[[ Input data, beginning ]]

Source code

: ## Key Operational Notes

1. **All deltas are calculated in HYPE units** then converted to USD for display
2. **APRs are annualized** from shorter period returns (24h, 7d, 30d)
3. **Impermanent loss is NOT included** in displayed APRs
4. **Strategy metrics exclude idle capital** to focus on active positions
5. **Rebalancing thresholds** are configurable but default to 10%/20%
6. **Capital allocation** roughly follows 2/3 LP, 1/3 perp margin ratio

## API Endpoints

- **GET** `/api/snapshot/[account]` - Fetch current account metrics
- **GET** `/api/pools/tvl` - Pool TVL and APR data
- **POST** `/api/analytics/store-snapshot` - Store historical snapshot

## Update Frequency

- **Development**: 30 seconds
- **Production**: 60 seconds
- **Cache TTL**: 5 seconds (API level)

[[ Input data, end ]]

- _Required work_
Copy out every line from the data above that has "seconds" in it.

- _Output of the exercise_
- **Development**: 30 seconds
- **Production**: 60 seconds
- **Cache TTL**: 5 seconds (API level)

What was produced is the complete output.